After a lot of troubleshooting today I got the outage down to 14s. With help from a colleague who knows ES better than me today, we did lots of testing and log reading and adjusted the various timeouts available. From the logs, it looks like the cluster is waiting for an acknowledgement from the dead master about the new cluster state. Changing the timeouts in the masters wasn't enough, I eventually changed them in the clients and data nodes as well.
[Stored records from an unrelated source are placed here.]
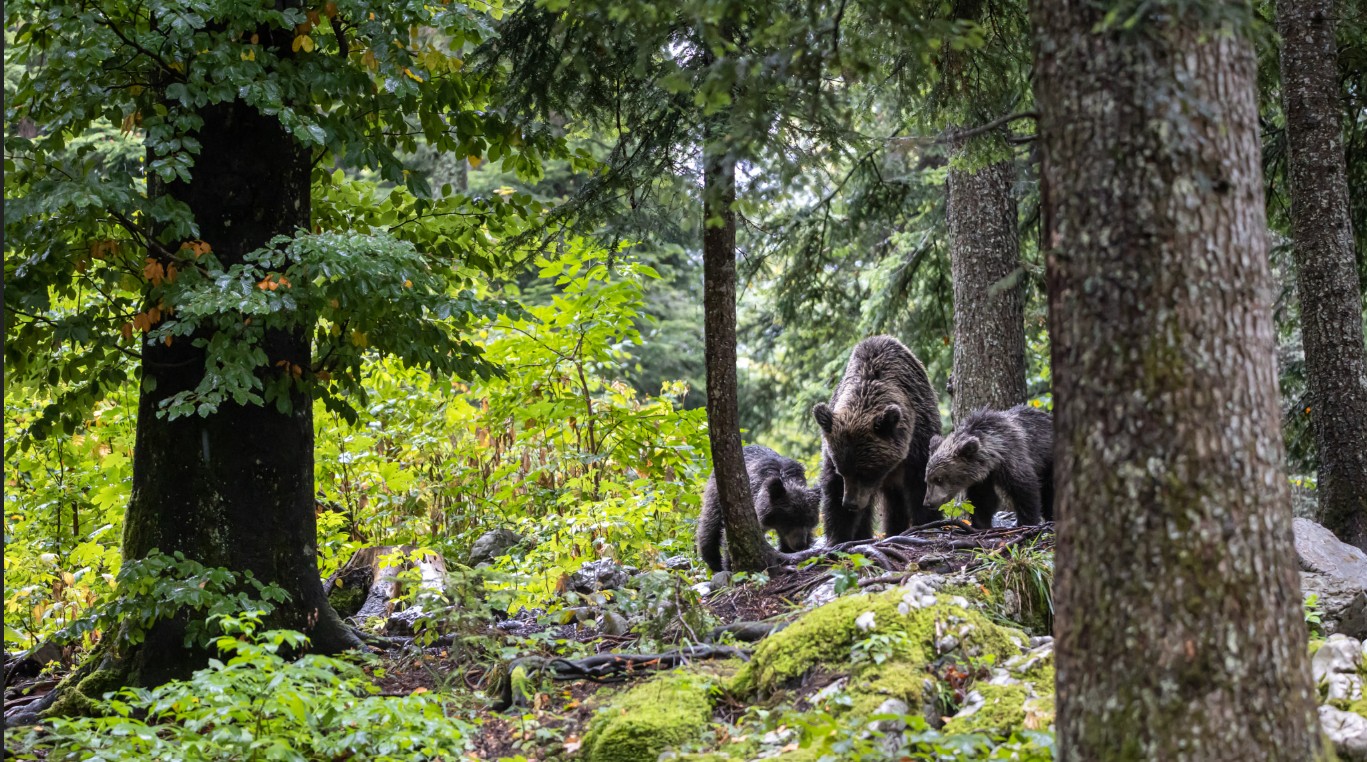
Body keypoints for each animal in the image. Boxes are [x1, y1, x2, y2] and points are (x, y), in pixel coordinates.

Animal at [812, 335, 942, 544]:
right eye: (843, 471)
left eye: (866, 472)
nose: (850, 504)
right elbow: (833, 489)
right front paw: (840, 536)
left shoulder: (919, 440)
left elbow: (922, 483)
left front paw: (928, 523)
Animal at [922, 404, 1054, 529]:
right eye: (927, 479)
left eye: (939, 479)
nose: (928, 503)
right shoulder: (982, 478)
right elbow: (983, 499)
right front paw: (981, 524)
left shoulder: (1013, 459)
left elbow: (1025, 491)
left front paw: (1026, 522)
The image I'm using is based on yours, I've added some more configuration to elasticsearch.yml

discovery:
  zen:
    ping.unicast.hosts: ${DISCOVERY_SERVICE}
    minimum_master_nodes: ${NUMBER_OF_MASTERS}
    commit_timeout: ${ZEN_COMMIT_TIMEOUT}
    publish_timeout: ${ZEN_PUBLISH_TIMEOUT}
    fd:
      ping_interval: ${FD_PING_INTERVAL}
      ping_timeout: ${FD_PING_TIMEOUT}
      ping_retries: ${FD_PING_RETRIES}

And these are the values from my the test run where the outage was down to 14s:

        - name: ZEN_COMMIT_TIMEOUT
          value: "5s"
        - name: ZEN_PUBLISH_TIMEOUT
          value: "5s"
        - name: FD_PING_TIMEOUT
          value: "1s"
        - name: FD_PING_INTERVAL
          value: "1s"
        - name: FD_PING_RETRIES
          value: "3"

These timeout values are all defaulted at 30s I believe.

In all my testing, this is the log message that coincides with the cluster becoming available again:

[2018-07-13T01:06:03,056][INFO ][o.e.c.s.MasterService    ] [es-master-85c765b64b-zjxzv] zen-disco-node-failed({es-master-85c765b64b-w84n9}{EdRMiBJ1S3Wbc8YZRRQ7jg}{BN1tySSWQeyjqoSDqZlj7Q}{10.12.4.30}{10.12.4.30:9300}{xpack.installed=true}), reason(transport disconnected), reason: removed {{es-master-85c765b64b-w84n9}{EdRMiBJ1S3Wbc8YZRRQ7jg}{BN1tySSWQeyjqoSDqZlj7Q}{10.12.4.30}{10.12.4.30:9300}{xpack.installed=true},}

As I mentioned earlier, the only sense I can make of it is that the cluster nodes are waiting for the dead master to confirm the new cluster state. Once it is removed, everything works again as all members have committed the new state.

@chrislovecnm asked me to add him here.

Answer 5 · 2018-07-16T17:49:53.000Z

After much troubleshooting, I realized the actual problem is the query I am running. The documentation says "reads" should succeed while the master is being elected and I assumed that a GET on /_cat/indices would be a "read". This call will fail for the duration that I have described in this issue but a search query like /<index-name>/_search?q=some%20text will work throughout the entire master election & cluster state update/publish process.

Answer 6 · 2018-08-02T12:28:26.000Z

Thanks for reporting back @erkolson. I'm going to close this, but let me know if you want to re-open and define any other course of action.